Igual que le ocurrió a Joselito el Gallo -un diestro magistral que conocía toda la ciencia de la tauromaquia-, esa tensión dramática le llegaría a Yiyo una vez, en grado máximo, para costarle la vida. El toro, de Marcos Núñez, ya estoqueado de muerte, lanzó cuando menos se esperaba una cornada ciega que le partió el corazón.
Tras la enorme conmoción por este suceso, la fiesta siguió adelante, y no había transcurrido ni un mes cuando un hermano del infortunado diestro, Sánchez Cubero triunfaba clamorosamente en su presentación ante la cátedra de Madrid. Otros también obtuvieron señalados éxitos. Sin embargo, nadie ha llenado aún el hueco que dejó Yiyo en la profesión torera, y todo en el mundillo taurino continúa igual que antes de aquel fatídico 30 de septiembre de 1985.

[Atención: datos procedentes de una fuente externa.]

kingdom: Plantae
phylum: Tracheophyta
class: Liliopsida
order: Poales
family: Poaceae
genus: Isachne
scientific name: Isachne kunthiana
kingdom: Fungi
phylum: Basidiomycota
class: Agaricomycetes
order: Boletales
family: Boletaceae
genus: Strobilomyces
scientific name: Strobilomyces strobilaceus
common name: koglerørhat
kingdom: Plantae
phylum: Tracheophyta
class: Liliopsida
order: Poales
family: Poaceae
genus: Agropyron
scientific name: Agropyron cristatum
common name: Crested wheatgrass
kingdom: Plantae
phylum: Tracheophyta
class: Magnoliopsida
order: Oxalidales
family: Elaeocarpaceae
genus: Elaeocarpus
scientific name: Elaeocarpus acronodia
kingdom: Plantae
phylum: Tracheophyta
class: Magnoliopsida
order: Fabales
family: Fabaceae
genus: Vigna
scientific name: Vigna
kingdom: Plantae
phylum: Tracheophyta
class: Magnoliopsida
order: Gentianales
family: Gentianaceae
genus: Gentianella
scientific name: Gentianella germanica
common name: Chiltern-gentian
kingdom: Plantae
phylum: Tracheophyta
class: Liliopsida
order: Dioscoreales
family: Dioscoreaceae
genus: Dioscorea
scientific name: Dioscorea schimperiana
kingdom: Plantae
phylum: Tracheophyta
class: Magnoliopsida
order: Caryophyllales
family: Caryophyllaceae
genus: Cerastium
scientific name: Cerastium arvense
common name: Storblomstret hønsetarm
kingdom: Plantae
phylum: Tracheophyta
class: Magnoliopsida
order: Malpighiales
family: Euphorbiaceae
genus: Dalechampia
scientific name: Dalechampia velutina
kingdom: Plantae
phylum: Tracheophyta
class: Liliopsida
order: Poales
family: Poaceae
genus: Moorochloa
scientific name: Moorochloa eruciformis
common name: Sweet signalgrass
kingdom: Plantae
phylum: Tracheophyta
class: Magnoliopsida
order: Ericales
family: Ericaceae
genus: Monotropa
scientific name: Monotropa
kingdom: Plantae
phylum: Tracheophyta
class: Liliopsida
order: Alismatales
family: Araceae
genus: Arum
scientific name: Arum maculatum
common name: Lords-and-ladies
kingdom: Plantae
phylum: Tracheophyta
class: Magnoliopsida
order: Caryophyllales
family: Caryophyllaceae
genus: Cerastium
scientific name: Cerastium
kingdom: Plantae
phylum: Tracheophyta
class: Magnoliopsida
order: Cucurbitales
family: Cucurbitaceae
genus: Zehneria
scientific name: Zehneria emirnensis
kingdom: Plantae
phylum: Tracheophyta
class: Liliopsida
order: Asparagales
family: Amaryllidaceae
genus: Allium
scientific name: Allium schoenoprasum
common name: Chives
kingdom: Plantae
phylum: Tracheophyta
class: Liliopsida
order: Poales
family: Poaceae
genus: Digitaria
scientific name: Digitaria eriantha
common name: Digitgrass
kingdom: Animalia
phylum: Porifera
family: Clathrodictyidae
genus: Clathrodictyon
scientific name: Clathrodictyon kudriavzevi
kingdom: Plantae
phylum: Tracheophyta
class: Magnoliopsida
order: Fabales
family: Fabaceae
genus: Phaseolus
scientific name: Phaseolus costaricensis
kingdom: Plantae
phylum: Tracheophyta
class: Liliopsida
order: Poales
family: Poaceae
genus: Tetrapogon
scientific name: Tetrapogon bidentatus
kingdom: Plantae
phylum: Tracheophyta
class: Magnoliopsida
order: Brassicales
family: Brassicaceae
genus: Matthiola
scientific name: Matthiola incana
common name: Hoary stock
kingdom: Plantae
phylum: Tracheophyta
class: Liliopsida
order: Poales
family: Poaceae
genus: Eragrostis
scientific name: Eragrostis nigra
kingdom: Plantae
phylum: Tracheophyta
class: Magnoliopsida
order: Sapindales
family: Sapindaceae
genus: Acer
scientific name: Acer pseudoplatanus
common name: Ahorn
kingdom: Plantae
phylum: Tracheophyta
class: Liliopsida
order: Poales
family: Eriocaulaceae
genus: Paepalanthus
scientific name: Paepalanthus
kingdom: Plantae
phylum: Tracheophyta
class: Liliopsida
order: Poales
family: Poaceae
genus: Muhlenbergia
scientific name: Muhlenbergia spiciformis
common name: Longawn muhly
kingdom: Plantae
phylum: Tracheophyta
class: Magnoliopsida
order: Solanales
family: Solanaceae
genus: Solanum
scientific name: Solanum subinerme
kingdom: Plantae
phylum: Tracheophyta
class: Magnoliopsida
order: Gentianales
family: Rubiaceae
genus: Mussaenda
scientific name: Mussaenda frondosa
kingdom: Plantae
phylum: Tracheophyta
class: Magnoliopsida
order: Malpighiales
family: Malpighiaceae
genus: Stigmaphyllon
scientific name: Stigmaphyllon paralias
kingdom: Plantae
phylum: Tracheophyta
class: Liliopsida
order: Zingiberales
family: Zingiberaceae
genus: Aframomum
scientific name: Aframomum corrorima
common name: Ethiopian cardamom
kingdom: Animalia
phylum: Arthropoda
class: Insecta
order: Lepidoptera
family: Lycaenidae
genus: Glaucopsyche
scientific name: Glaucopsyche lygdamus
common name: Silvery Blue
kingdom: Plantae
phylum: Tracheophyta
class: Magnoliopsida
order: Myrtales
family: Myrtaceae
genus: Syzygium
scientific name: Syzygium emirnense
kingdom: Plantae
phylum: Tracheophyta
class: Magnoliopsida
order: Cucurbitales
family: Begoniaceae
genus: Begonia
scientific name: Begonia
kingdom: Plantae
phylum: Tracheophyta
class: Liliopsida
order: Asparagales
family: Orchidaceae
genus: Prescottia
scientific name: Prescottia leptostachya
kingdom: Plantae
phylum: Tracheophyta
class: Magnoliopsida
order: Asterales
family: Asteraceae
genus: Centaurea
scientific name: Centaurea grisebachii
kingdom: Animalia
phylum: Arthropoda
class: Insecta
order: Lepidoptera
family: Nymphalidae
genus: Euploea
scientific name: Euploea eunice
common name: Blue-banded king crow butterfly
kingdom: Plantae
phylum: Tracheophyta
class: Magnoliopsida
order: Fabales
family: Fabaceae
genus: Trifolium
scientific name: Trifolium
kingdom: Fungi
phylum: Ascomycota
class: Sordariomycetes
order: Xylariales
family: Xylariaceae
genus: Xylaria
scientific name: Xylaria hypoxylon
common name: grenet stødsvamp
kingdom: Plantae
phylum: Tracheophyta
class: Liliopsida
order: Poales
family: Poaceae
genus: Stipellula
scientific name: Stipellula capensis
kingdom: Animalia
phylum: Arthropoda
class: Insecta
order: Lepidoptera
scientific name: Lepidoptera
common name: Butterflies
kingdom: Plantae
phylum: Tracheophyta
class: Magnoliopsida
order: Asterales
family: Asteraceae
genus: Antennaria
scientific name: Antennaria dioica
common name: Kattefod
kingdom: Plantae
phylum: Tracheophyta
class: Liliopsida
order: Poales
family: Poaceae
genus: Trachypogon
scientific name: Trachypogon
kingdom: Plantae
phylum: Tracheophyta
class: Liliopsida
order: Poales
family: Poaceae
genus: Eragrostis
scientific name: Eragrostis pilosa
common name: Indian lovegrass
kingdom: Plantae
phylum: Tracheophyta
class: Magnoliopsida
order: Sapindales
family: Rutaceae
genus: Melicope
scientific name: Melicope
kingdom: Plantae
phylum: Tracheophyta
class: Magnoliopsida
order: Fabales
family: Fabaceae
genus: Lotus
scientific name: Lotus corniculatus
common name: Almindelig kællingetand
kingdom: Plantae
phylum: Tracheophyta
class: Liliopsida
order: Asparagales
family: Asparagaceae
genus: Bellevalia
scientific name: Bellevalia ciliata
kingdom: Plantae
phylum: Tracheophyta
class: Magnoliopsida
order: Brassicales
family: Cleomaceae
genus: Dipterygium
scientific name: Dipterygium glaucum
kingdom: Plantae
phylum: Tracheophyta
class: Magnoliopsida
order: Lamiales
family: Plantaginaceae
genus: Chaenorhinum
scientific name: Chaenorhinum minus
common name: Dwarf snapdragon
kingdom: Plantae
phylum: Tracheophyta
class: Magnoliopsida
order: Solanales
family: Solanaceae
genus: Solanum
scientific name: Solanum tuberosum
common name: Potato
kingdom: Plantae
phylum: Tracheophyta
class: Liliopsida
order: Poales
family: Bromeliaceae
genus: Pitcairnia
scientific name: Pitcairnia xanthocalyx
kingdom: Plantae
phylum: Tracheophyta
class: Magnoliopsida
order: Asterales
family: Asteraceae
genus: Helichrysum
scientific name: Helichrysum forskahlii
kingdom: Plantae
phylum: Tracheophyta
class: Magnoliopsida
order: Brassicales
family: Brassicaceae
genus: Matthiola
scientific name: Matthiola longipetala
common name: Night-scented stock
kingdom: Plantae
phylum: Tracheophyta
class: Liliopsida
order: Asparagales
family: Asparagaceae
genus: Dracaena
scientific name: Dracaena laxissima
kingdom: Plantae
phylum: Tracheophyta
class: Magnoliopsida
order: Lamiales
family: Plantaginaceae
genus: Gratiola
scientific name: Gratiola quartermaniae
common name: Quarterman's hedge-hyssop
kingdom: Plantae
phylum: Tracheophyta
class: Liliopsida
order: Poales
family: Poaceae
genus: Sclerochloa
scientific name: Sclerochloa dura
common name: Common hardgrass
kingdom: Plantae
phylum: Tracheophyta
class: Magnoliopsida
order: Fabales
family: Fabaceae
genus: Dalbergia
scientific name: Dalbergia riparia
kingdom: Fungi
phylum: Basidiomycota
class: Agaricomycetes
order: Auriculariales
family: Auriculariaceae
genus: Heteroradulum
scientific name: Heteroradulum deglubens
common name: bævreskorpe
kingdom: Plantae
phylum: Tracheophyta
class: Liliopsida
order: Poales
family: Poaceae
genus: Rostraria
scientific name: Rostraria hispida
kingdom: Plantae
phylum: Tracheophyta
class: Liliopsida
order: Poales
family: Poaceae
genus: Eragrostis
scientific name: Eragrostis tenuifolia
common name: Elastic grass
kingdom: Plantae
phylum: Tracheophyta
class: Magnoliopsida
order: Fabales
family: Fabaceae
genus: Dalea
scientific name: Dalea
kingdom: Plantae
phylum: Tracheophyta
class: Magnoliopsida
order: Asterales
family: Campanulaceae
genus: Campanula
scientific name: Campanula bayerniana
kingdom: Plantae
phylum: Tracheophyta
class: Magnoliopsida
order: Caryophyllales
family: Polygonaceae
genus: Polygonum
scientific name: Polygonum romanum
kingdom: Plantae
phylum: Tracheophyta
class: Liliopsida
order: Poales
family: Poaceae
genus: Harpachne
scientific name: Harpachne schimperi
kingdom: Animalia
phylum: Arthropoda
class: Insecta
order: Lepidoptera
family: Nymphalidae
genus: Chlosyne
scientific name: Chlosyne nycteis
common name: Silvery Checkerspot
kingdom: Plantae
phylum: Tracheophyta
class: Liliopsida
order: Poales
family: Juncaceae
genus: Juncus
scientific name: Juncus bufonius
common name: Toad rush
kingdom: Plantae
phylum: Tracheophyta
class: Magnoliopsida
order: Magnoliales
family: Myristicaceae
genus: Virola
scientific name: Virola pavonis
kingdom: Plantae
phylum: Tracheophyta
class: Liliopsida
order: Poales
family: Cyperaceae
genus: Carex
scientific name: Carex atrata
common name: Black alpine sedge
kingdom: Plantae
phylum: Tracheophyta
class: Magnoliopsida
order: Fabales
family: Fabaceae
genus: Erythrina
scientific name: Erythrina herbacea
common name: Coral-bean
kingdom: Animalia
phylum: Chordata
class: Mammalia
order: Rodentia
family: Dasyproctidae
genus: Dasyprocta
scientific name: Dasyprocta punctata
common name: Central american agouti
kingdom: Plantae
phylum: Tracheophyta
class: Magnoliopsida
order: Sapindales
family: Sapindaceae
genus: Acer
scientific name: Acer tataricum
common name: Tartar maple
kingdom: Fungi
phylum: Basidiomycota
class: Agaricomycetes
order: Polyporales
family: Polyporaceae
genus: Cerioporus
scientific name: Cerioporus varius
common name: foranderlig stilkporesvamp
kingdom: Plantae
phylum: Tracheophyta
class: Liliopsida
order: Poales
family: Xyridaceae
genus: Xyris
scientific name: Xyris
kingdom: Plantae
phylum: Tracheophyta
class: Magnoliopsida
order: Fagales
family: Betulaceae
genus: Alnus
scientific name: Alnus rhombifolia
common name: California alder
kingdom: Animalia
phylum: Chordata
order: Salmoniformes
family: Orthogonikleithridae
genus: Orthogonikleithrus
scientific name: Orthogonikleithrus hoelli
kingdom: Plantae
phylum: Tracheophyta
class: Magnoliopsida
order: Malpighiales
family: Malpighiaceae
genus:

Cientos de toreros pelean por ganar un puesto digno en sus escalafones o para darse a conocer. Alguno consigue romper apenas el duro cerco de incomprensión que tiende un abismo entre sus ilusiones y la gloria. A muchos apenas les vale para nada su valor y torería, y a veces ni siquiera los triunfos les despejan el camino.
Yiyo, triunfador indiscutible en San Isidro y en la mayoría de los cosos, tenía problemas para obtener contratos con la remuneración adecuada. A la corrida donde le llegaría la muerte, acudió para sustituir a un torero que se cayó caprichosamente del cartel; no estaba anunciado en esa feria.
Una maraña de intereses corrompe el normal desarrollo del espectáculo. Son pocos los que lo manejan, y mandan demasiado. En el caso de aquel Yiyo esforzándose por defender un puesto para el que estaba de sobra dotado hay otros, y lo peor es que aún habrá más, años adelante, si las estructuras socioeconómicas de la fiesta no cambian. Al torero trágicamente desaparecido se le lloró con sincero y profundo dolor. Sin embargo, el trato injusto que estaba recibiendo no constituyó una lección para nadie.